Because we’ve seen in the last week where disparate state approaches have landed us. It should explicitly set out those priority places where we just need to crack on. Minister Plibersek talked about 235 communities where much of our national disadvantage resides. And it should be clear about the role of profit because there may well be a role. There certainly is right now.  So let’s talk about it.

 

And let’s talk about how to support those who don’t make a profit but keep delivering for children, their people, and the communities everyone else finds too hard. This agreement should be capable of evolving, through added schedules, as we do the work over the next few years on ECEC funding, on inclusion supports, on preschool. 

 

Phase one should also establish some central stewardship in early childhood. I cannot see a way to do what we want to do without it. This authority should have a few key roles. A focus on supply of those critical services we want for all children in the early years (especially in the most disadvantaged places) maternal and child health services, parenting support, early learning. With foundational support building from that rather than being built separately. 

 

The steward should also focus on workforce and professional standards, safety, and the kind of quality required to shift outcomes. It will take later tranches of work, probably 10-15 years, to complete this project. To continue the work of moving this barge incentivising, building, integrating. 

 

Much has already been done at the level of the community committed, visionary people who have driven services and integration forward. But now the national infrastructure must match that ambition. We must begin in phase one with getting the institutional arrangements right. 

 

We are on a radical journey to build an Early Childhood Development system that moves the dial on child outcomes. It’s crucial, not just to individual human lives, but to Australia’s future, as a declining birthrate means we can no longer afford to leave any child behind.  

 

As we leave here let’s keep our destination firmly in sight, but also the steps to get there. Let’s do the things first that need to be done first, then the next things, then the next things.

 

And let’s make children’s interests our compass. Not bureaucratic convenience, not historic funding relationships between federal and state governments.

 

Turning vision into implementation, with children at the centre

 

Dr Ros Baxter’s closing address offered a clear-eyed, inspiring call to action, one grounded in deep sector knowledge and united by shared purpose.

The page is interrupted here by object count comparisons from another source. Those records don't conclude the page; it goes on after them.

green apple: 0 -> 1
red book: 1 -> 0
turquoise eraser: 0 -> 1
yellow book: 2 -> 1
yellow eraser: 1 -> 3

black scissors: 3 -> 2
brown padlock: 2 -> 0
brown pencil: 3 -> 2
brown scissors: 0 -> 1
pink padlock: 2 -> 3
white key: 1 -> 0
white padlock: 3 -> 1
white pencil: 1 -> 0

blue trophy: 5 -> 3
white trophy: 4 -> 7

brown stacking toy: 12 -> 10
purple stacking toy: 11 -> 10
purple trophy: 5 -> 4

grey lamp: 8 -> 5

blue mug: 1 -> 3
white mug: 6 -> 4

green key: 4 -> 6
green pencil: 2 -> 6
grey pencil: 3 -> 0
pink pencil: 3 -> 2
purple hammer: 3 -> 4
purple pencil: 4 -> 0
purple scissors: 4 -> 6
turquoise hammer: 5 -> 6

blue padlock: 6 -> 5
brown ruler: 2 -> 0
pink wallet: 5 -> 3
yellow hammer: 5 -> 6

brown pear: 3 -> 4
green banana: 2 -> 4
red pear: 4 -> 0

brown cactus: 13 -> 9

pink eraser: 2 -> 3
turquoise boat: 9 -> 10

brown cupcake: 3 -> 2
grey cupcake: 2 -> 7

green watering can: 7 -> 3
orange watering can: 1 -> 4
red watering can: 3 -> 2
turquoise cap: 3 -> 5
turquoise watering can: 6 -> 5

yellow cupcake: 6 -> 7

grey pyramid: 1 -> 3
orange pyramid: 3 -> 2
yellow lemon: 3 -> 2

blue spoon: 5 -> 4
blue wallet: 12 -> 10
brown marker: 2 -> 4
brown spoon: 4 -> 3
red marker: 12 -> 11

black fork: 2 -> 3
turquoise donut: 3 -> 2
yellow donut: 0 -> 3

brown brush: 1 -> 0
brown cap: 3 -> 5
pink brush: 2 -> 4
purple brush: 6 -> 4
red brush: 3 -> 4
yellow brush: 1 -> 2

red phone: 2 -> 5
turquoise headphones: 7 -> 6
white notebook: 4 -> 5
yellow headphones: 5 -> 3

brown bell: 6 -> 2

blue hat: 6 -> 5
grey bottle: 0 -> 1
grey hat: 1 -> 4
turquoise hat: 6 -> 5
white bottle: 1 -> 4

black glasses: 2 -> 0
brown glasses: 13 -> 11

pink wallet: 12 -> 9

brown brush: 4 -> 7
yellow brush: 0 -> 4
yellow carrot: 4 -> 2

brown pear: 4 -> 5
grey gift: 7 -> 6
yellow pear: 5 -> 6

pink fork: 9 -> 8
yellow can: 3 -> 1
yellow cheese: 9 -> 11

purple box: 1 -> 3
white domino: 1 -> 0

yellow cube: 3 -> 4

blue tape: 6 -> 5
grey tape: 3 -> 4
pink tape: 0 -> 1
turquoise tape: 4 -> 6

Her reflections distilled the momentum and clarity that emerged across the two-day Summit, reminding all in attendance that vision without implementation is not enough. 

 

As the early childhood education and care sector stands on the cusp of transformative change, her final words serve as both a challenge and a charge: to place children at the centre, act with urgency, and begin the hard work of building a better system starting today.